José Miguel López es conocido en Fuente del Maestre como ‘Jimy, el de Filosofía’.  Desde el año 2001 ejerce la docencia en el IES ‘Fuente Roniel’ y, más que una “institución”, es un fontanés más, y sobre todo es uno de esos docentes que ha ido dejando huella en muchas generaciones de alumnos.

Para él, “lo importante es ayudar al alumno a descubrir su propia capacidad de aprendizaje, de desarrollo; eso es lo esencial y en lo que me vuelco, algo a lo que desgraciadamente da la espalda el sistema educativo”.

‘Jimy’ ha decidido trasladarse al IES ‘Meléndez Valdés’, de Villafranca de los Barros, su localidad natal: “No me voy por buscar mayor comodidad,  ni más felicidad, ni bienestar material. Me voy por exceso de bienestar, estoy como en eso que llaman zona de confort, y necesitaba un último reto, además de reconciliarme con mi propio pueblo”.

“En realidad, ya a estas alturas no me puedo ir del todo. Una parte muy importante de mí se queda aquí, un sabor fontanés que me invade y que me sigue entusiasmando. Durante todos estos años, he conocido a gente maravillosa, me he sentido y me siento muy bien en La Fuente, pero también siento que ya soy un poco como un viejo profesor, que nadie es imprescindible al fin y al cabo, que siento que era el momento de marcharme”.

‘Jimy’ se emociona cuando aquellos que ha sido sus alumnos encuentran su camino en la vida: “Ése es el verdadero sentido de la enseñanza. Ayudar a conseguir personas conscientes de sus capacidades, de sus recursos, ciudadanos críticos. Asomarte al pasillo y encontrarte de repente con una mirada que está viva, que está despierta, eso es lo que hace que este trabajo merezca la pena”.

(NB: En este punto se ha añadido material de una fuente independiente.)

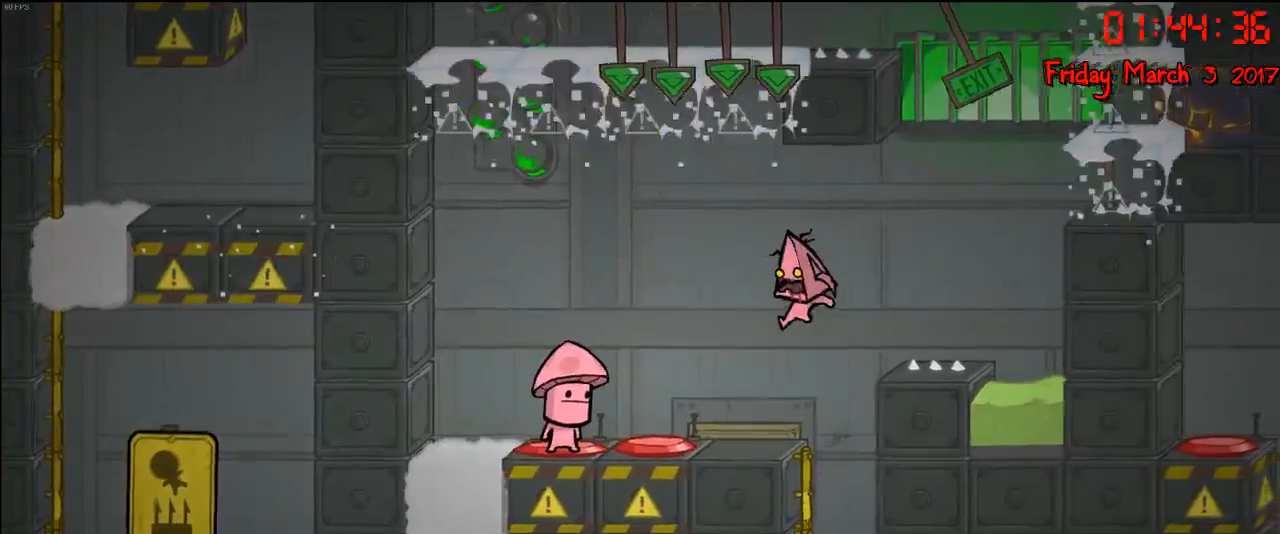
{"buttons": [], "left_stick": "center", "right_stick": "center", "events": [[117, "left_stick", "center"], [333, "left_stick", "left"], [483, "left_stick", "center"]]}
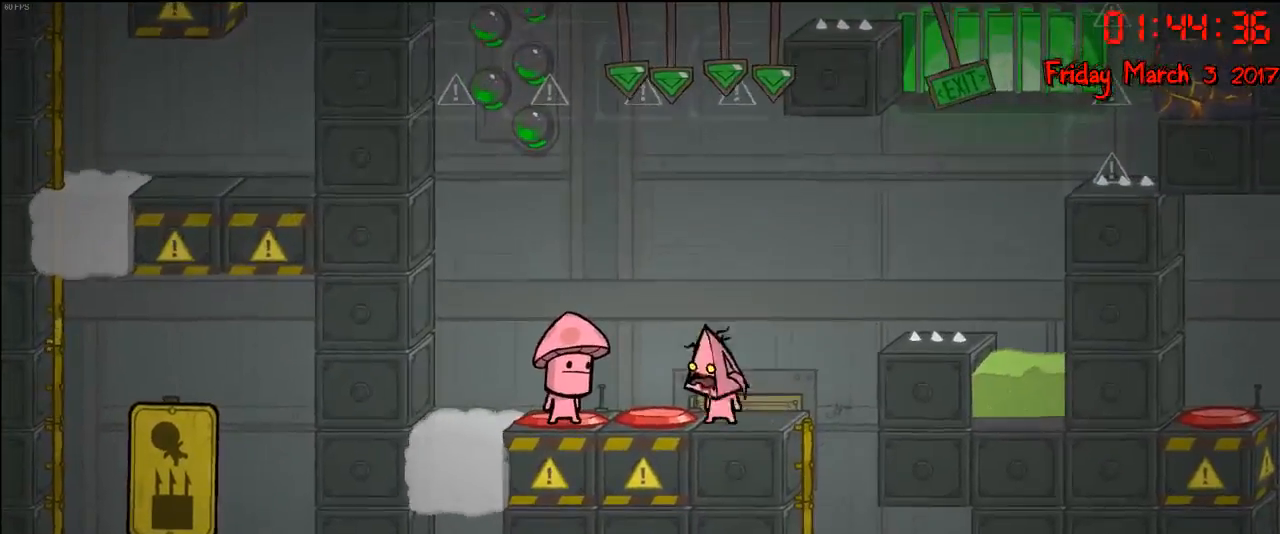
{"buttons": ["A"], "left_stick": "center", "right_stick": "center", "events": [[33, "left_stick", "right"], [150, "left_stick", "center"], [250, "A", "down"], [383, "A", "up"], [467, "A", "down"]]}
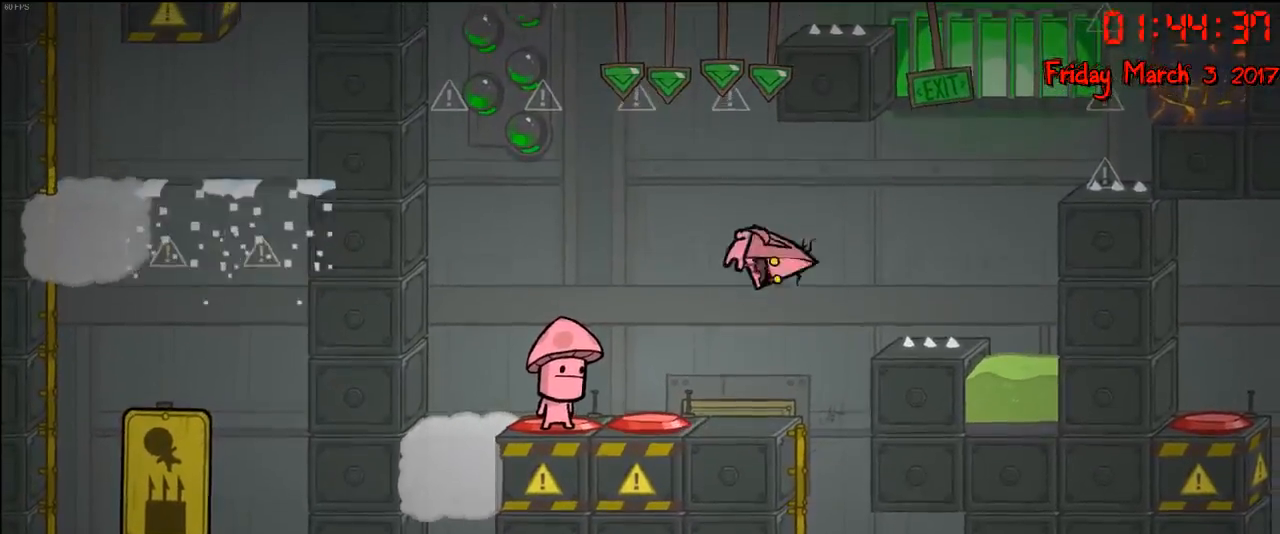
{"buttons": [], "left_stick": "center", "right_stick": "center", "events": [[100, "A", "up"], [200, "B", "down"], [317, "B", "up"]]}
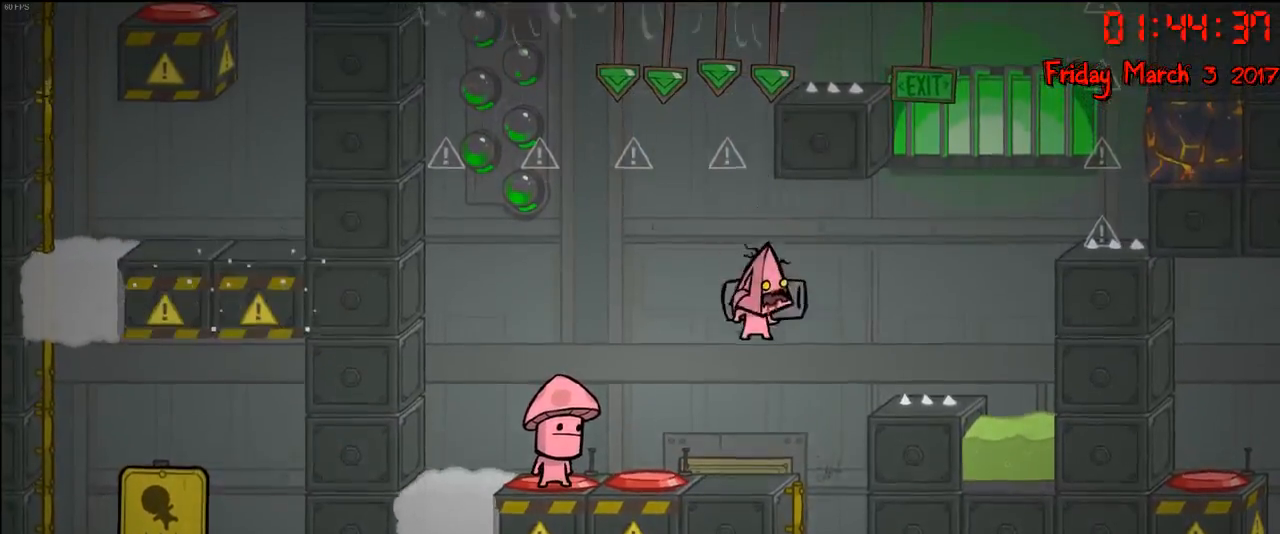
{"buttons": [], "left_stick": "center", "right_stick": "center", "events": []}
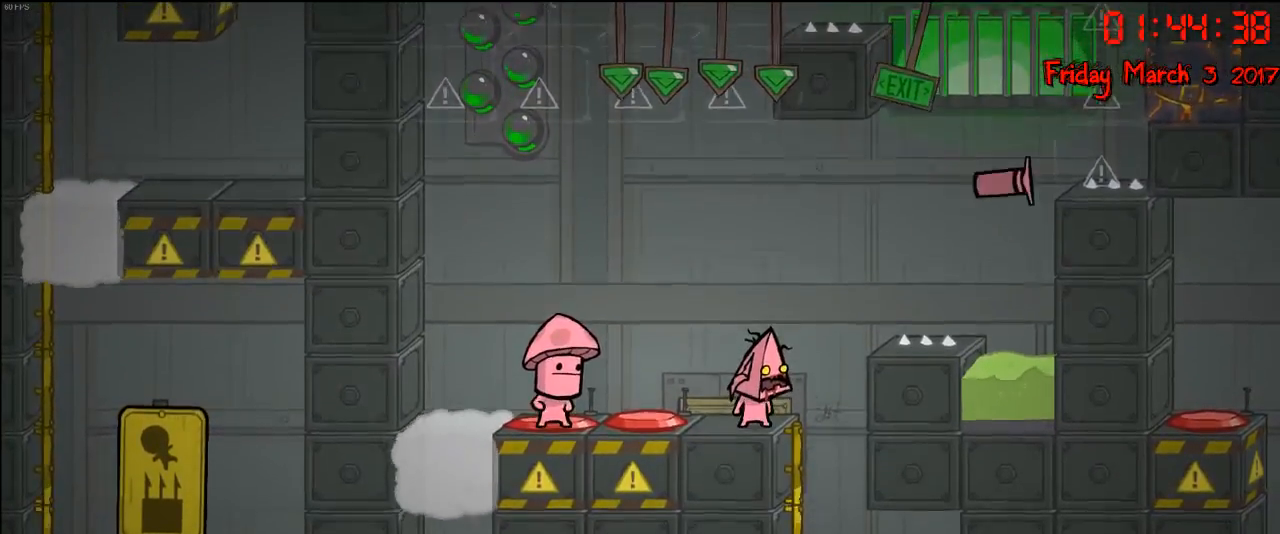
{"buttons": ["A"], "left_stick": "center", "right_stick": "center", "events": [[433, "A", "down"]]}
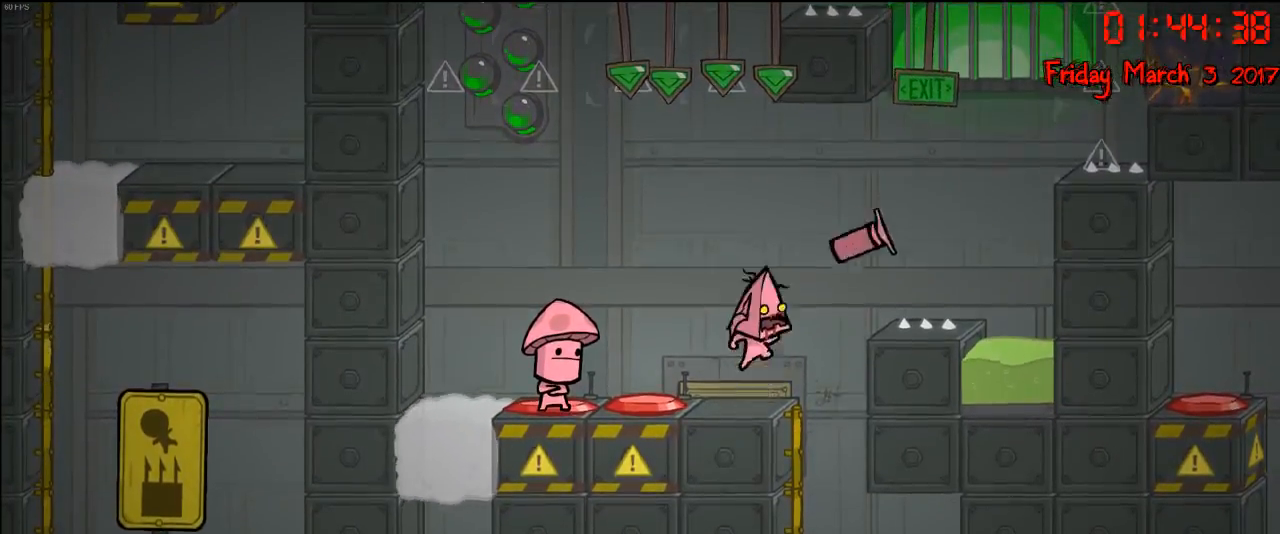
{"buttons": [], "left_stick": "center", "right_stick": "center", "events": [[100, "A", "up"], [250, "A", "down"], [383, "A", "up"]]}
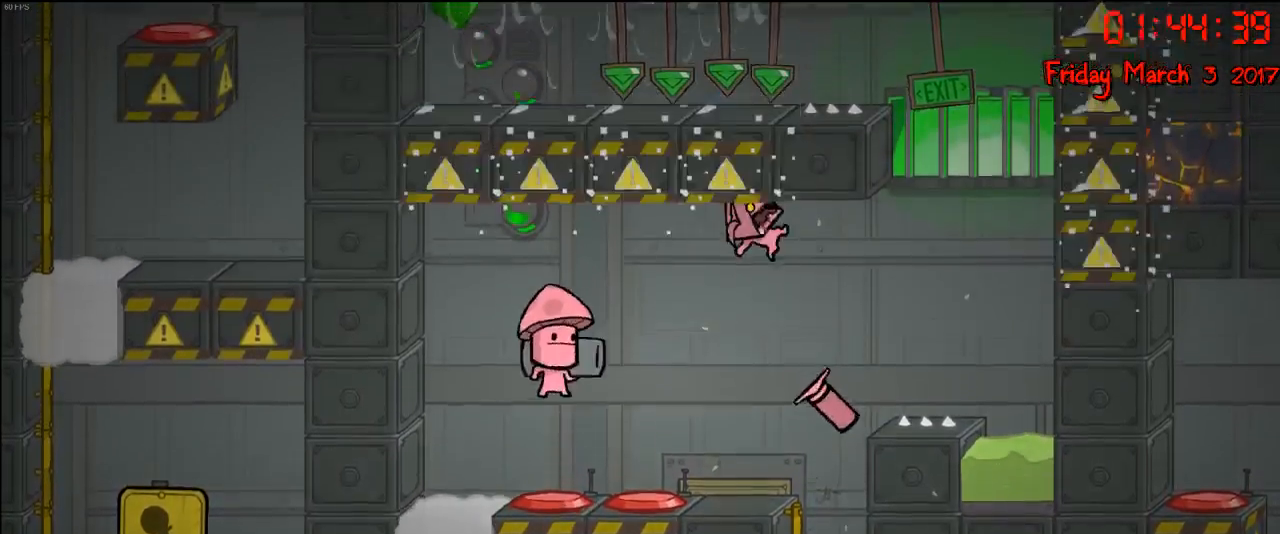
{"buttons": [], "left_stick": "center", "right_stick": "center", "events": [[33, "B", "down"], [150, "B", "up"]]}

Y sentencia: “El sistema educativo está demasiado enfocado en lo normativo, hay un exceso de cánones, de trabas, de pruebas más que discutibles que tiene que padecer el alumnado… En el fondo, lo que no hay en este país es la honestidad suficiente para hacer pruebas que realmente evalúen lo importante, el creer más en los alumnos, y no basarse tanto en unos conocimientos rígidos, normados”.